Jeżeli czytaliście ów tekst to pewnie doskonale pamiętacie, że opisywana
wówczas gra stanowiła w zasadzie nieco okrojoną wersję Gremlins, Inc.
skierowaną wyłącznie do samotnego gracza, bowiem brakowało w niej trybu
wieloosobowego. Zatem pobierając na dysk pełną edycję Gremlins, Inc. miałem
pewne obawy co do tego, czy będę miał tutaj o czym pisać. Wszak miało to być to
samo, co ostatnio tyle, że z udziałem innych graczy.
Wówczas
na jaw wyszły pewne niezwykle interesujące fakty, bowiem okazało się, że
Gremlins vs. Automatons to produkt kompletnie zbędny, którego istnienie nie ma
najmniejszego celu. Według twórców miał to być sposób na doświadczenie
Gremlins, Inc. przez graczy stroniących od gry online, ale jak się okazuje,
Gremlins, Inc. wyposażone są już we wbudowany moduł singleplayer. Zakładam, że
pojawił się on jakiś czas po premierze Goblins vs. Automatons, ale twórcy z
jakiegoś powodu nie zdecydowali się na usunięcie zbędnej gry z listy.
Jest
to o tyle niezrozumiałe, że Goblins, Inc. to produkt pod każdym względem lepszy
od swojego offline’owego odpowiednika. Nie tylko ma on wszystko, co w założeniu
twórców gra powinna oferować, ale daje też poczucie obcowania z produkcją
stojącą o klasę wyżej. Gra zdecydowanie nabiera rumieńców w trybie
wieloosobowym, kiedy wiemy, że ta łysa menda, która właśnie nasłała na nas
fiskusa to żywy człowiek, a nie jakaś tam bezmózga sztuczna inteligencja.

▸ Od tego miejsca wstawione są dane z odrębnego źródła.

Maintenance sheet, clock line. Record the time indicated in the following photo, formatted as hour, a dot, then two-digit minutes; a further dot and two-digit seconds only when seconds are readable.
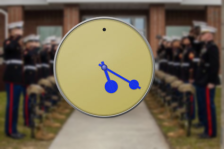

Fantastyczne wrażenie robi też wpadającą w klimaty electro swingu muzyka,
której posłuchać da się niestety wyłącznie w menu głównym gry. Wielka szkoda,
bo nie dość, że nadaje ona całości specyficznego klimatu to umilałaby też
przydługie niekiedy partie.
W
skrócie, nie sięgajcie po Gremlins vs. Automatons. Nie warto. Tytuł ten nie
zaoferuje Wam nic czego nie zaoferowałby Gremlins, Inc., które skrywa w sobie
przecież o wiele więcej atrakcji.
Arrog (PC)
Gatunek:
Logiczna
Developer: LEAP
Game Studios i Hermanos Magia
Rok
wydania: 2020r.
Dostępna
tylko na PC
Worek niezależnych gier artystycznych
to worek pełen rozmaitości i należy rozumieć to zarówno jako komplement, jak i
krytykę. Możliwe jest natrafienie na absolutne perełki pokroju To The Moon czy
Braida, ale niestety dużo łatwiej jest się naciąć na nie do końca przemyślany
tytuł młodego, nieco pretensjonalnego twórcy. Arrog na całe szczęście należy do
tej pierwszej grupy gier, stanowiąc swego rodzaju poemat traktujący o cyklu
życia oraz przemijaniu. Być może brzmi to odrobinę jak temat lekcji języka
polskiego w szkole, więc pozwolę sobie dodać, że akurat LEAP Game Studios
byliby w tym porównaniu tym nauczycielem, który potrafi porwać uczniów.
Choć
Arrog można by opisać jako bardzo prostą grę logiczną, nie zamierzam tego
robić, bo wyrządziłbym temu tytułowi olbrzymią krzywdę. Arrog to bowiem przede
wszystkim wirtualne przeżycie zachęcające nas do zatrzymania się na moment i
zastanowienia się nad zależnościami zachodzącymi w świecie przyrody. Zawarte w
grze zagadki służą raczej jako sposób na zaangażowanie gracza w opowieść,
aniżeli faktycznie wyzwanie. Zazwyczaj sprowadzają się one do zaznaczenia
obiektów w odpowiedniej kolejności lub ułożenia prostego kształtu. Byłby to
olbrzymi minus, gdyby Arrog faktycznie aspirowało do miana gry logiczne, ale
nie przeszkadza to w zupełności, bo, jak już wspominałem, Arrog to zachęcający
do przemyśleń i zachwycający wizualiami wirtualny poemat.
Potatoman
Seeks the Troof (PC)
Gatunek:
Platformówka
Developer:
PixelJAM Games
Rok
wydania: 2014r.
Dostępna
tylko na PC
Byłem święcie przekonany, że historia Ziemnioludka
poszukującego najprawdy okaże się być doświadczeniem wymagającym jak
najszybszego zapomnienia. Umówmy się, już sam tytuł nie brzmi zachęcająco, a
sytuacji Potatomana nie poprawiają zdjęcia przedstawiające rozgrywkę
przywodzące na myśl początki gier ze NESa (czy też Pegasusa, jak kto woli).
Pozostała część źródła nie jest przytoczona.